Communications regulator Ofcom has announced that it intends to put a price cap on all 070 numbers, which can reportedly cost callers up to £3.40 per minute.

Consumers struggle to tell the difference between 070 numbers and mobile numbers, resulting in ‘bill shock’

In a draft statement following its review of the 070 number market, Ofcom said that callers often struggled to distinguish 070 telephone numbers from normally cheaper mobile numbers, resulting in what it called ‘bill shock’.

According to the Mirror, premium-rate 070 numbers affect around 2.6 million people per year.

The telecoms watchdog also pointed out that as communications providers who hold 070 numbers could set high wholesale termination rates for calls made to their numbers, this had led to high retail prices, which in turn “harms consumers”.

It added that these high rates also provided incentives for the fraudulent misuse of 070 numbers.

Poor Reputation Blame

Ofcom said that it was these factors which had contributed to the “poor reputation” of the 070 number range.

In its draft statement, Ofcom revealed that it had provisionally decided to put a price cap on the wholesale termination charge for calls to 070 numbers. This will be aligned with the existing price cap set by Ofcom for mobile numbers, which is currently set at around 0.5 pence per minute.

Ofcom’s draft statement has now been submitted to the European Commission for review. The price cap is scheduled to come into effect 12 months from the date of the publication of the final statement, which is expected sometime in September this year.

Hospital inpatients often use 070 numbers

Designed to be used as a ‘follow me’ service, 070 numbers allow people receiving calls to keep their own number private, as calls are diverted from one number to another.

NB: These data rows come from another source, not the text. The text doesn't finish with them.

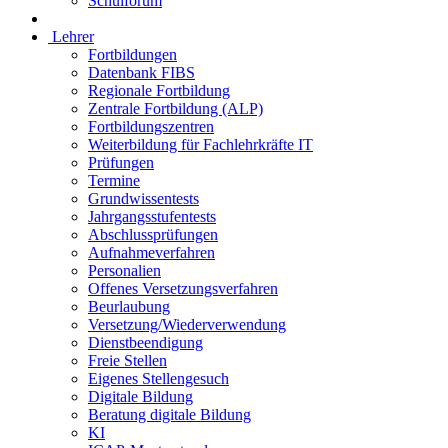
Schulforum
Lehrer
Fortbildungen
Datenbank FIBS
Regionale Fortbildung
Zentrale Fortbildung (ALP)
Fortbildungszentren
Weiterbildung für Fachlehrkräfte IT
Prüfungen
Termine
Grundwissentests
Jahrgangsstufentests
Abschlussprüfungen
Aufnahmeverfahren
Personalien
Offenes Versetzungsverfahren
Beurlaubung
Versetzung/Wiederverwendung
Dienstbeendigung
Freie Stellen
Eigenes Stellengesuch
Digitale Bildung
Beratung digitale Bildung
KI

Ofcom to cap cost of 070 numbers

When an 070 number is called, the caller’s communications provider pays what is called a wholesale termination charge to the 070 service provider. The person making the call then has to pay a retail price to their communications provider.

Hospital inpatients can often utilise 070 numbers so that they can have the same number for the whole time that they are in hospital.

070 numbers established before mobile roaming

Since 070 numbers were introduced, the cost of calling mobile numbers has dropped, while 070 charges have remained high.

A  spokesperson for Ofcom said:

“These numbers are often mistaken for mobile numbers, but it’s important for people to know they generally cost a lot more to call. Those charges can lead to people receiving much higher bills than expected. So we’ve set out plans to address this by cutting the cost of calling 070 numbers.”